**Provided text:**
_____
# Memphis Tern



## HOLLYWOOD (Feb 6, 2003)

After several months of negotiating (buying and shipping) the "Memphis Tern", its finally in my possession. Thanks to Steven and most of all Ash for making this happen. Ash was kind enough to help arrange for shipping and I must add a job well done. Very well packed, tranquillized, and packaged arrived on schedule. Heres a few pics to hold you down.

Boxed was perfect no leaks or dents. *Finally* Northwest airlines did a good job handling this package.


----------



## HOLLYWOOD (Feb 6, 2003)

No movements at all. I shook the box and nothing happened. My first though was that it was DOA. Then I remembered that Ash said he had to tranquillized this tern.


----------



## HOLLYWOOD (Feb 6, 2003)

I took all caution while opening the bag , filled the box with aquarium water and quickly added a few airators to get him going.


----------



## HOLLYWOOD (Feb 6, 2003)

15 minutes elapsed and I had to open the container to release this giant.


----------



## MR HARLEY (Aug 12, 2003)

Awesome Job from Ash as Usual , Never Misses a Beat









Come on Wood Lets see him in the tank


----------



## prdemon (Aug 1, 2003)

yeah pics bro!


----------



## SLANTED (Dec 7, 2003)

Looking good. Can't wait to see pics of him moving around.


----------



## killerbee (Aug 18, 2004)
_____
**Goals:**
[a] In the Memphis Tern thread, rewrite the passage between "After several months" and "handling this package.", inclusive, changing "Northwest airlines" to "the airline".
[b] List every username that heads a post in the Memphis Tern thread.
[c] Extend the Memphis Tern thread by writing the post that follows its final heading.
The records are not needed for anything here.
_____
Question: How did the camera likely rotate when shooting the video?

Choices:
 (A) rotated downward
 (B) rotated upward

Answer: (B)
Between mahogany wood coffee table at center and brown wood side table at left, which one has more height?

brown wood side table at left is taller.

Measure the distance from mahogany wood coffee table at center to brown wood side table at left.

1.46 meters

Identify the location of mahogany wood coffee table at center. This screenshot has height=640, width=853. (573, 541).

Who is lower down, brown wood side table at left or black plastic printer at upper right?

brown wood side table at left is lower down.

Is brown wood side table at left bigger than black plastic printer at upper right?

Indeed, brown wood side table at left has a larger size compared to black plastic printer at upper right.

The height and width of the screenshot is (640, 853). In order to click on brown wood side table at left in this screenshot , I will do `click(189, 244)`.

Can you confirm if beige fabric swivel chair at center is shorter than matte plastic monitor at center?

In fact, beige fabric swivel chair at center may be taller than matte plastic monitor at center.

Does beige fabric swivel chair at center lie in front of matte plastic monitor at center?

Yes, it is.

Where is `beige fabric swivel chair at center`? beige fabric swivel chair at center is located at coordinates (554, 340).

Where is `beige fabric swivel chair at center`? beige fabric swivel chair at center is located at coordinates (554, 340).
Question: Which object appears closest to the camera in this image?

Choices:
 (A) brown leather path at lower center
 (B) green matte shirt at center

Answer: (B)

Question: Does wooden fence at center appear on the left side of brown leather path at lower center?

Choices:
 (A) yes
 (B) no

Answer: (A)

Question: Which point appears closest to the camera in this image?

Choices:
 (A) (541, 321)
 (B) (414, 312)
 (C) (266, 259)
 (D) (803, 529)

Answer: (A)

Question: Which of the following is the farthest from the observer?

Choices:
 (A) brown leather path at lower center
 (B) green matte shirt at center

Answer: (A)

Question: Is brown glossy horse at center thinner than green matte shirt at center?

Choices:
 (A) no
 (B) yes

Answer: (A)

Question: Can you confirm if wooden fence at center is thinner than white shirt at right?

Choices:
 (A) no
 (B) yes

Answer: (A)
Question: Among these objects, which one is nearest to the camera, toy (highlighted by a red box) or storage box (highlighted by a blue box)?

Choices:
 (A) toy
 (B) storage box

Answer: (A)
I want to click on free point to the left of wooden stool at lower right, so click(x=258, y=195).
_____
**The results:**
[a]
After several months of negotiating (buying and shipping) the "Memphis Tern", its finally in my possession. Thanks to Steven and most of all Ash for making this happen. Ash was kind enough to help arrange for shipping and I must add a job well done. Very well packed, tranquillized, and packaged arrived on schedule. Heres a few pics to hold you down.

Boxed was perfect no leaks or dents. *Finally* the airline did a good job handling this package.

[b] HOLLYWOOD, MR HARLEY, prdemon, SLANTED, killerbee

[c]
<---waits for pics


----------



## HOLLYWOOD (Feb 6, 2003)

12" container and the only way he can fit is to have the tail slanted diagonal.


----------



## HOLLYWOOD (Feb 6, 2003)

And another.


----------



## HOLLYWOOD (Feb 6, 2003)

10" Knifeman piraya gets a surprise roomate.


----------



## HOLLYWOOD (Feb 6, 2003)

The "Memphis tern" drops straight to the bottom. Still in minor shock but relieved.


----------



## HOLLYWOOD (Feb 6, 2003)

Another pic


----------



## HOLLYWOOD (Feb 6, 2003)

A closeup


----------



## HOLLYWOOD (Feb 6, 2003)

The pair have become close friends, temporarily it seems.


----------



## DonH (Jan 25, 2003)

Congrats Arnold... You FINALLY got him!


----------



## Grosse Gurke (Jan 3, 2003)

WOW...beautiful fish Arnold!


----------



## master_of_puppets (Aug 29, 2003)

congrats


----------



## SLANTED (Dec 7, 2003)

Whoa, that guy is a beast. Glad everything turned out for you.


----------



## killerbee (Aug 18, 2004)

i'd be scared to lose that Piraya, congrats though.


----------



## Serygo (May 17, 2004)

Gongrats Arnold!
I might have to swing by and take a look at him!

Very nice!!!
Thats a piraya in there with him right?


----------



## Judazzz (Jan 13, 2003)

Sweet mother, that's one hell of a collection you got there - only three fish, but each one of them is mighty impressive in its own right
















Good luck with your new monster, Arnold!


----------



## HOLLYWOOD (Feb 6, 2003)

Thanks guys. I appreciate the comments.


----------



## LOON (Jan 30, 2004)

One word. IMPRESSIVE. Would love a couple of P's like you got there.


----------



## Winkyee (Feb 17, 2003)

Great stuff and great job shipping Ash.
Congrats


----------



## MR HARLEY (Aug 12, 2003)

Thats a Massive fish , I cant wait to see pics of him all settled in and show his color







.
Awesome Pick-up Wood


----------



## jackburton (Nov 25, 2003)

wow amazing tern that monster must b like 13 14 ??????


----------



## Atlanta Braves Baby! (Mar 12, 2003)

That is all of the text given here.